The original Ford Escape was truly a compact SUV, at least in proportions, configuration and profile, a true two-box design with sport-utility pretensions. The 2013 Ford Escape kicks that concept to the curb. Barely recognizable as an Escape, it looks more like the Ford Focus, with a trapezoidal grille and large triangular cheek scoops that serve no purpose other than cosmetic.
Indeed, the 2013 Ford Escape is based on the Focus platform. The Escape is however, is 3.5 inches longer, with the wheelbase stretched by 2.8 inches and with eight inches of snowdrift-topping ground clearance. Still it becomes our version of the Focus station wagon that’s sold elsewhere in the world (but proved a dud here and dropped for the latest generation). Erstwhile American wagonmasters prefer the higher hip-point the Escape, now more truly a compact crossover than compact SUV. Competitors for the Escape include the Honda CR-V, Hyundai Tucson, Mazda CX-5, Toyota RAV4, and Volkswagen Tiguan, as well as the Chevy Equinox, GMC Terrain.
We at CarBuzzard have anticipated the arrival of the new Escape since our first full pre-2011 L.A. Auto Show report and a first drive Escape Titanium review, and rather duplicate the details provided in those articles, we’ll recommend them to you and note here that the 2013 Ford Escape is available in a broad spectrum of trim and cost, starting with the base model Escape S, listing at $22,470 and powered by a 2.5-liter four-cylinder engine and front-wheel drive. The Escape SE, the SEL and Titanium, are priced at $25,070, $27,870 and $30,370 respectively.
All three upper trim levels are offered in front or all-wheel drive, and with the 1.6-liter a choice between a standard 1.6-liter EcoBoost or more powerful 2.0-liter EcoBoost four. The Platinum model comes only with the 2.0-liter engine commensurate with its premier status in the Escape lineup. For those who haven’t been keeping up, EcoBoost is Ford’s name for engines that combine turbocharging and direct injection, an arrangement that Ford is using on four-cylinder, V-6 engines and even a three-cylinder EcoBoost engine for the Ford Fiesta.
Ford provided a 2013 Ford Escape Titanium All-Wheel Drive for our review immediately following a week in a 2013 Ford Mustang GT, and we expected to be wholly disappointed. Well, we weren’t. We’ll confess to being g-force junkies, and will confirm that the Escape’s acceleration falls far short of the Mustang’s. And we doubt that the Escape would be nearly as successful in picking up girls…unless it’s picking up the young ‘uns from after swim team, soccer, band practice…

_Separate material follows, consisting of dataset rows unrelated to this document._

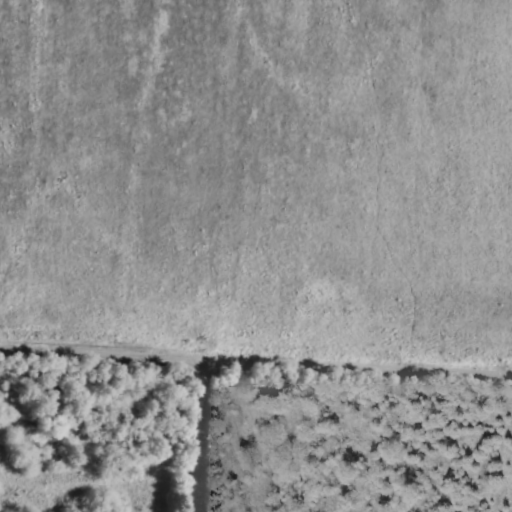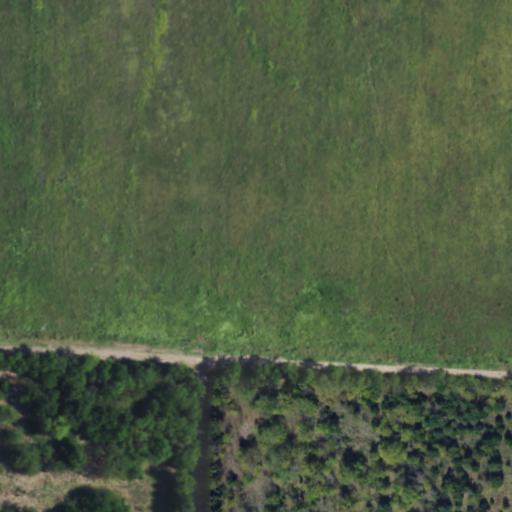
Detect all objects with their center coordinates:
road: (110, 341)
road: (366, 350)
road: (225, 431)
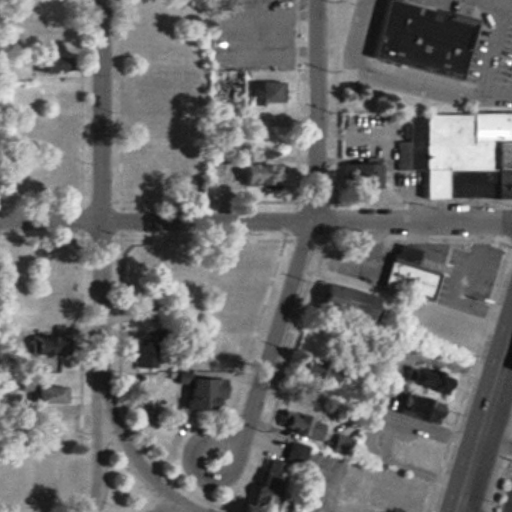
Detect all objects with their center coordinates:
road: (510, 0)
road: (358, 33)
building: (416, 37)
building: (417, 38)
road: (490, 46)
building: (49, 65)
building: (149, 86)
road: (433, 87)
building: (266, 91)
building: (45, 121)
building: (457, 153)
building: (458, 153)
building: (256, 172)
building: (356, 174)
building: (131, 180)
road: (102, 184)
road: (256, 221)
building: (135, 259)
building: (13, 269)
building: (53, 273)
building: (405, 273)
building: (406, 274)
building: (230, 297)
road: (286, 298)
building: (345, 302)
building: (42, 314)
building: (41, 346)
building: (209, 349)
building: (143, 355)
building: (314, 370)
building: (424, 380)
building: (41, 390)
building: (190, 390)
building: (416, 409)
building: (301, 425)
road: (485, 426)
road: (124, 439)
road: (98, 441)
building: (338, 444)
building: (408, 454)
building: (292, 456)
building: (42, 464)
building: (11, 475)
building: (264, 485)
building: (397, 493)
road: (162, 504)
road: (184, 505)
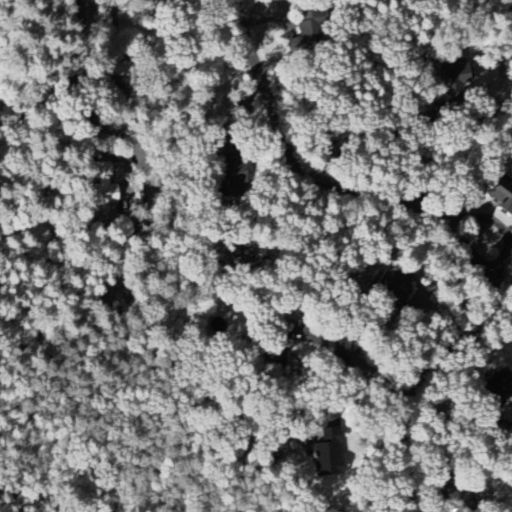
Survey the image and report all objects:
building: (456, 77)
road: (454, 149)
building: (500, 195)
road: (443, 228)
building: (394, 287)
building: (274, 344)
road: (353, 360)
building: (497, 388)
building: (325, 460)
building: (455, 494)
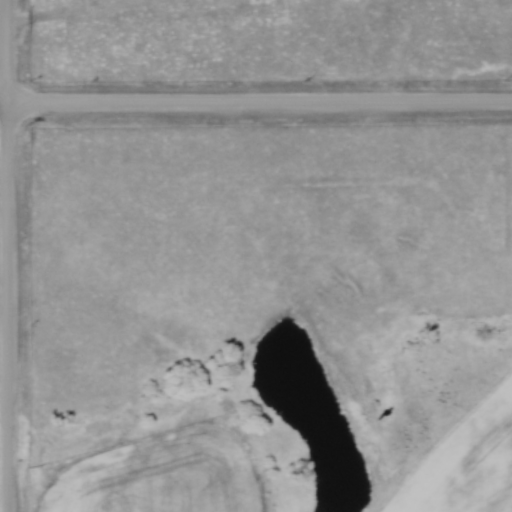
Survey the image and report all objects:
road: (255, 105)
road: (10, 255)
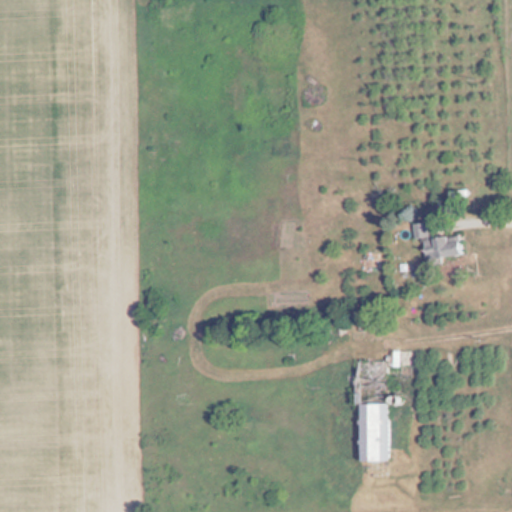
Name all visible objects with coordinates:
building: (439, 245)
building: (370, 409)
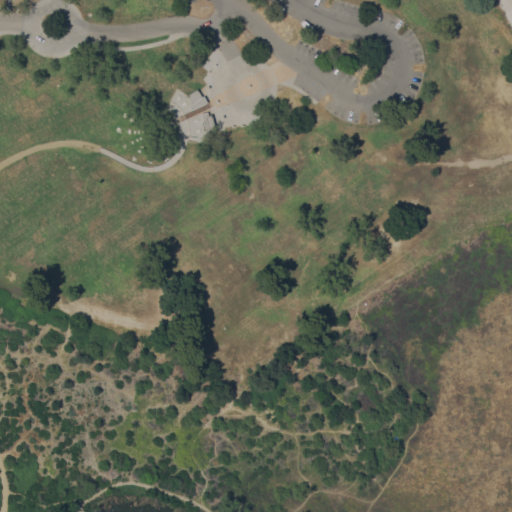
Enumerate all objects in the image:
road: (58, 0)
dam: (505, 10)
dam: (505, 10)
road: (14, 21)
road: (157, 25)
road: (83, 35)
road: (38, 41)
road: (129, 47)
road: (225, 47)
parking lot: (356, 60)
road: (398, 75)
building: (193, 98)
building: (195, 99)
road: (252, 101)
building: (208, 122)
building: (194, 127)
road: (9, 161)
park: (255, 255)
road: (126, 482)
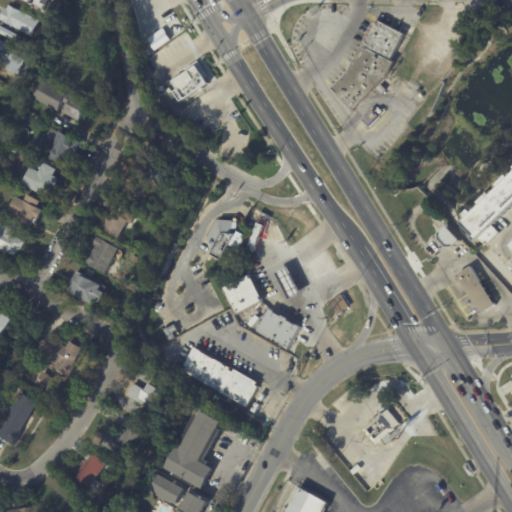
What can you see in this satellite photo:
building: (29, 1)
building: (29, 1)
road: (200, 5)
road: (241, 5)
road: (252, 5)
road: (263, 7)
road: (207, 8)
traffic signals: (245, 11)
road: (224, 16)
building: (17, 19)
building: (20, 20)
road: (270, 20)
road: (232, 30)
building: (8, 34)
road: (278, 34)
building: (330, 36)
building: (158, 38)
building: (158, 39)
road: (245, 43)
road: (328, 47)
building: (12, 57)
building: (12, 58)
building: (370, 64)
building: (370, 64)
building: (190, 81)
building: (191, 81)
building: (60, 100)
building: (59, 101)
road: (334, 101)
road: (147, 114)
building: (372, 117)
road: (389, 119)
building: (47, 120)
road: (275, 126)
building: (58, 146)
building: (56, 147)
building: (14, 149)
building: (148, 166)
building: (150, 170)
road: (276, 178)
building: (41, 179)
road: (347, 179)
building: (40, 180)
building: (136, 189)
building: (130, 191)
road: (84, 196)
road: (279, 201)
building: (26, 208)
building: (28, 213)
building: (493, 214)
building: (118, 218)
parking garage: (497, 221)
building: (497, 221)
building: (117, 222)
road: (411, 227)
railway: (361, 233)
road: (450, 235)
building: (225, 236)
building: (256, 236)
building: (222, 237)
building: (254, 237)
building: (447, 237)
building: (448, 237)
building: (9, 240)
building: (11, 240)
road: (192, 241)
road: (462, 248)
building: (102, 254)
building: (102, 255)
road: (472, 259)
road: (358, 260)
building: (289, 282)
building: (86, 287)
building: (84, 288)
building: (476, 289)
road: (282, 290)
building: (477, 290)
building: (242, 293)
building: (244, 295)
road: (59, 306)
road: (391, 313)
road: (369, 321)
building: (5, 324)
building: (7, 325)
building: (278, 328)
building: (280, 329)
building: (167, 332)
road: (324, 335)
road: (510, 344)
road: (479, 346)
traffic signals: (413, 347)
road: (431, 347)
traffic signals: (450, 347)
building: (61, 354)
building: (66, 354)
road: (486, 365)
road: (264, 366)
building: (219, 377)
building: (221, 377)
building: (50, 381)
building: (47, 382)
road: (476, 389)
building: (145, 395)
building: (150, 397)
road: (370, 398)
road: (304, 400)
building: (255, 402)
building: (1, 405)
building: (18, 418)
building: (21, 418)
road: (77, 422)
road: (462, 424)
building: (381, 427)
building: (382, 428)
building: (123, 440)
building: (131, 440)
road: (507, 440)
building: (196, 449)
building: (202, 450)
road: (231, 464)
building: (117, 467)
building: (92, 470)
building: (95, 470)
road: (8, 477)
road: (317, 477)
road: (408, 484)
building: (168, 489)
road: (288, 489)
building: (172, 490)
road: (485, 499)
building: (305, 502)
building: (308, 502)
building: (192, 503)
building: (199, 504)
building: (19, 510)
building: (29, 510)
building: (130, 510)
building: (136, 511)
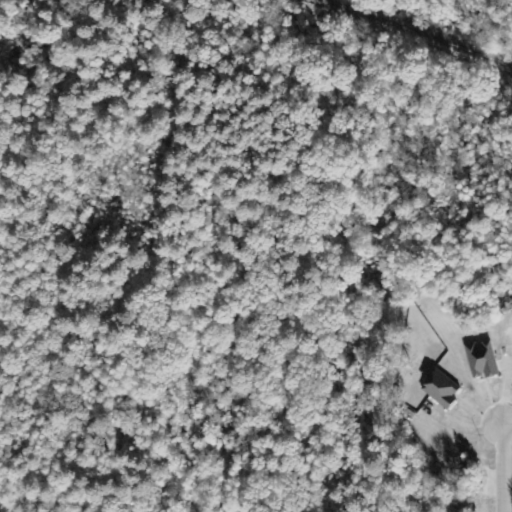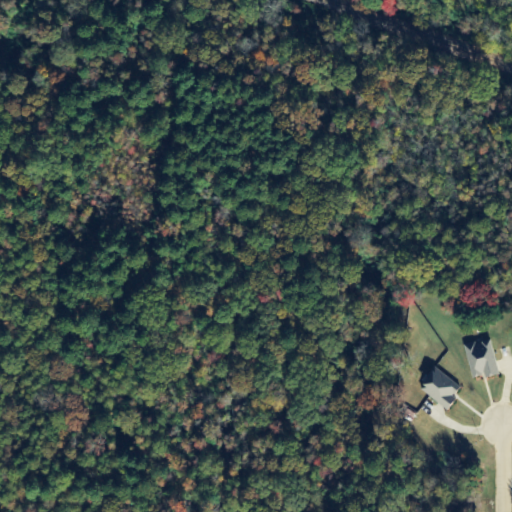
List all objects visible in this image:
railway: (416, 33)
building: (480, 361)
building: (480, 361)
building: (438, 390)
building: (437, 391)
road: (507, 425)
road: (502, 468)
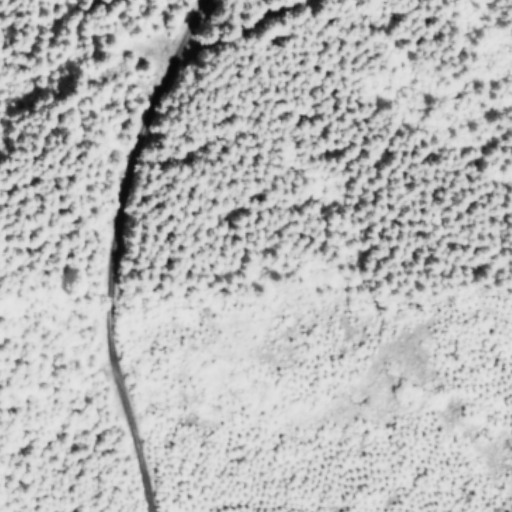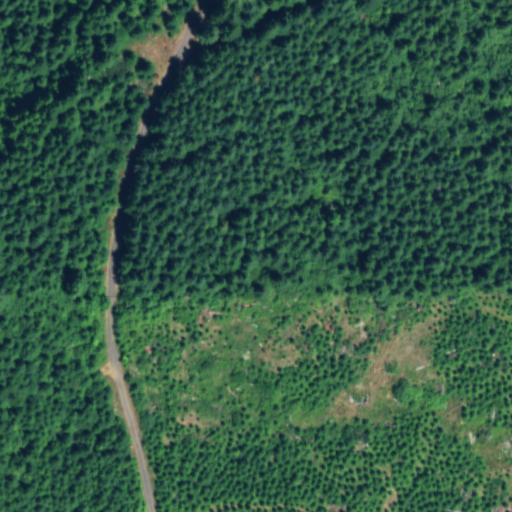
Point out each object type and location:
road: (110, 28)
road: (136, 258)
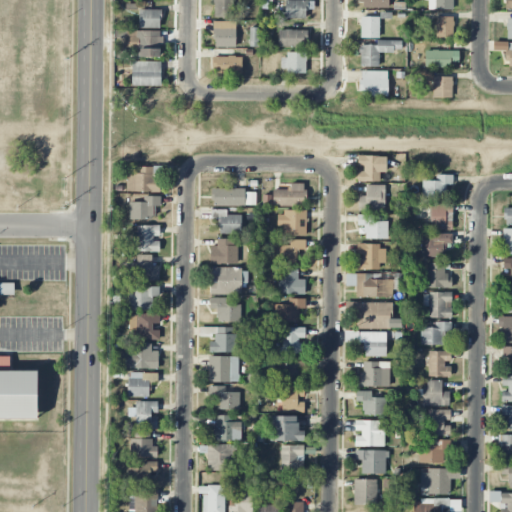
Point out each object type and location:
building: (374, 4)
building: (509, 4)
building: (223, 8)
building: (297, 8)
building: (149, 18)
building: (369, 27)
building: (444, 27)
building: (509, 28)
building: (224, 34)
building: (292, 38)
building: (146, 42)
road: (336, 43)
road: (481, 43)
road: (188, 44)
building: (376, 52)
building: (509, 54)
building: (441, 58)
building: (293, 62)
building: (227, 65)
building: (145, 73)
building: (373, 83)
road: (502, 86)
building: (442, 87)
road: (262, 97)
road: (259, 163)
building: (370, 168)
building: (142, 180)
road: (499, 181)
building: (436, 186)
building: (289, 196)
building: (228, 197)
building: (372, 198)
building: (143, 208)
building: (508, 216)
building: (441, 217)
building: (227, 222)
building: (292, 222)
road: (44, 226)
building: (373, 227)
building: (147, 238)
building: (507, 242)
building: (434, 244)
building: (224, 252)
building: (290, 252)
road: (88, 256)
building: (371, 256)
road: (44, 262)
building: (508, 265)
building: (145, 268)
building: (437, 276)
building: (228, 280)
building: (290, 282)
building: (369, 285)
building: (6, 289)
building: (142, 297)
building: (508, 302)
building: (438, 304)
building: (225, 310)
building: (288, 310)
building: (373, 315)
building: (145, 326)
building: (506, 329)
building: (435, 333)
road: (43, 335)
road: (186, 335)
road: (331, 336)
building: (292, 339)
building: (224, 340)
road: (478, 346)
building: (508, 355)
building: (138, 357)
building: (5, 363)
building: (439, 363)
building: (223, 369)
building: (291, 369)
building: (374, 374)
building: (139, 383)
building: (506, 388)
building: (435, 394)
building: (18, 395)
building: (224, 398)
building: (292, 399)
building: (371, 403)
building: (507, 413)
building: (144, 414)
building: (437, 422)
building: (225, 429)
building: (284, 429)
building: (369, 433)
building: (142, 446)
building: (505, 447)
building: (434, 451)
building: (219, 457)
building: (291, 457)
building: (372, 461)
park: (30, 470)
building: (143, 470)
building: (507, 472)
building: (437, 480)
building: (364, 492)
building: (212, 498)
building: (501, 500)
building: (143, 501)
building: (242, 502)
building: (430, 505)
building: (455, 505)
building: (294, 507)
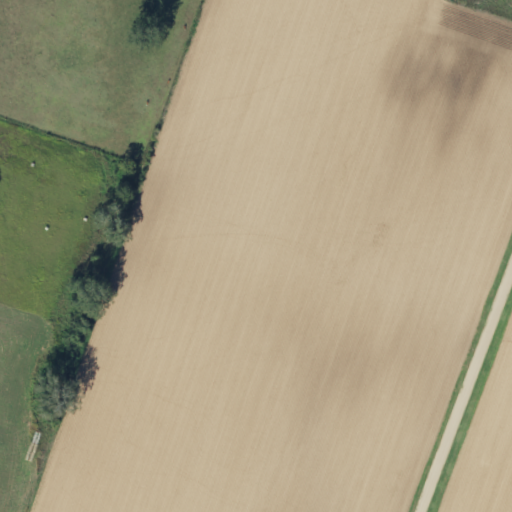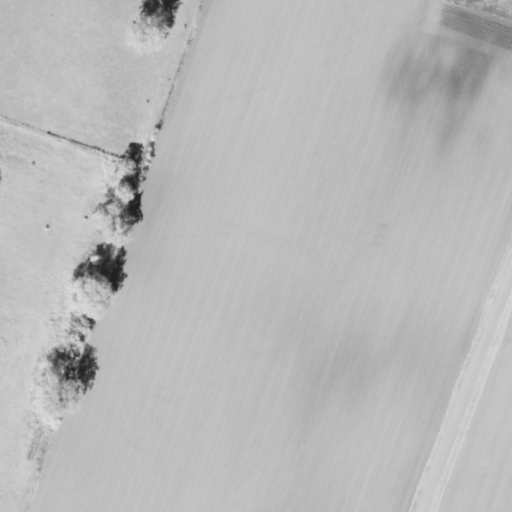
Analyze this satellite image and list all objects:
road: (466, 388)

But the two-liter EcoBoost-powered 2013 Ford Escape has, if not the Mustang GT’s thunder, than plenty of zip. The engine is smooth at idle though not imperceptible, but our notes say, “Wow does it have acceleration.” The two-liter EcoBoost four in the Escape is rated at 240 horsepower. That’s seven less horsepower than the Ford Focus ST hot hatchback, but it’s quick nonetheless, and the all-wheel drive makes it wholly drama-free. Incidentally, the 2.0-liter EcoBoost is also used in the much larger Ford Taurus and Lincoln MKZ, replacing V-6 engines.
The EcoBoost 2.0 Escape scoots. And it’s smooth and slick at high revs as well.
And with the 2.0-liter EcoBoost, the 2013 Ford Escape Titanium has a tow rating of 3.500 lbs.